Stelt de uiterste termijn waarbinnen het onderzoek op de zitting moet worden hervat op drie maanden. Deze termijn is langer dan een maand om de klemmende reden dat moet worden aangenomen dat een kortere termijn te kort zal zijn voor het voltooien van voormelde reclasseringsrapportage en het appointeren van de zaak ter voortzetting van de behandeling.
Stelt de stukken in handen van de officier van justitie teneinde zorg te dragen voor het laten opstellen van een voorlichtingsrapport door de reclassering.
Beveelt de oproeping van de verdachte, alsmede de onverwijlde kennisgeving daarvan aan zijn raadsman tegen de datum en het tijdstip waarop het onderzoek ter terechtzitting wordt hervat.
Beveelt de oproeping van [reclasseringswerkster] , als getuige-deskundige, tegen de datum en het tijdstip waarop het onderzoek ter terechtzitting wordt hervat.
Beveelt de officier van justitie om de benadeelde partijen op de hoogte te stellen van de datum en het tijdstip van de nadere terechtzitting.

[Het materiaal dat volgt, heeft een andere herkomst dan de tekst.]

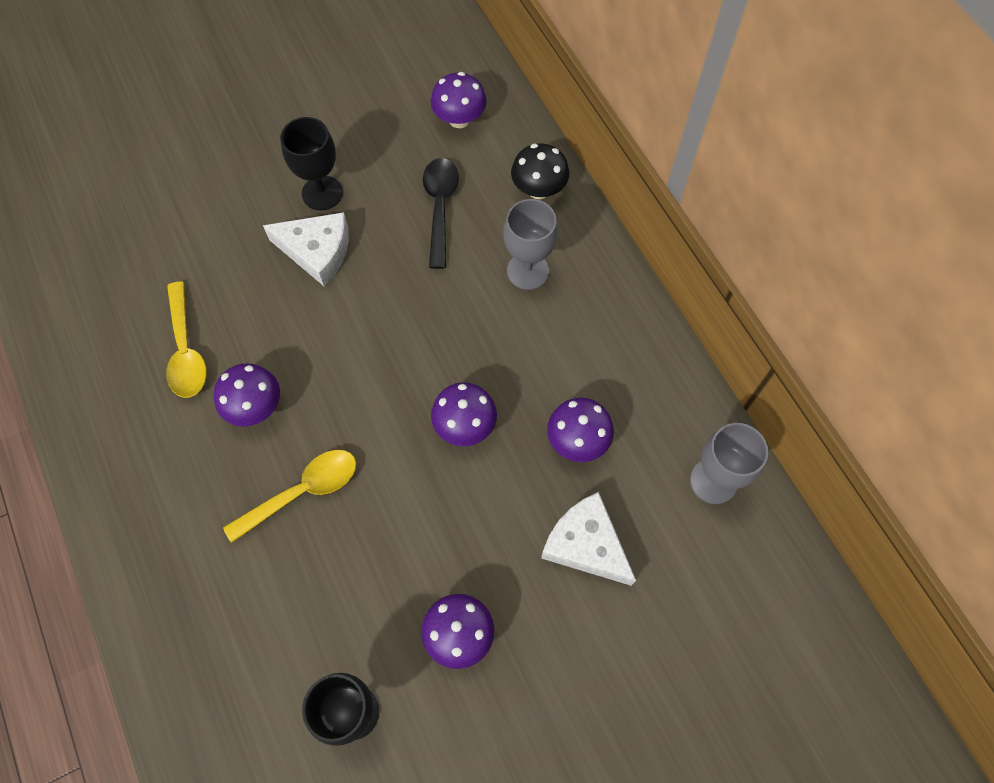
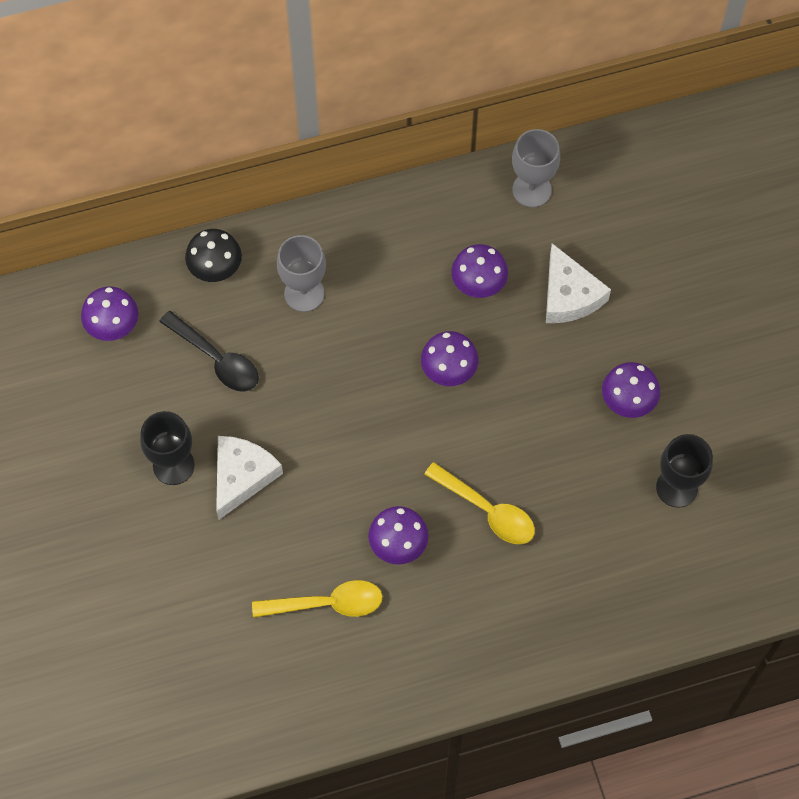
camera: 80 degrees left, 0 degrees up
(302, 492) = (487, 510): yellow spoon -> yellow spoon turned 150 degrees clockwise
(440, 208) = (216, 359): black spoon -> black spoon turned 150 degrees counterclockwise
(586, 544) = (569, 295): white cheese -> white cheese turned 75 degrees counterclockwise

Samenstelling rechtbank en uitspraakdatum
Dit vonnis is gewezen door:
mr. L. Boonstra, voorzitter,
mrs. C.A.M. van der Heijden en S.W. van Kasbergen, rechters,
in aanwezigheid van mr. L.S. Rietdijk, griffier,
en is in het openbaar uitgesproken op 8 februari 2022.
mrs. Boonstra en Van Kasbergen zijn buiten staat dit vonnis mede te ondertekenen.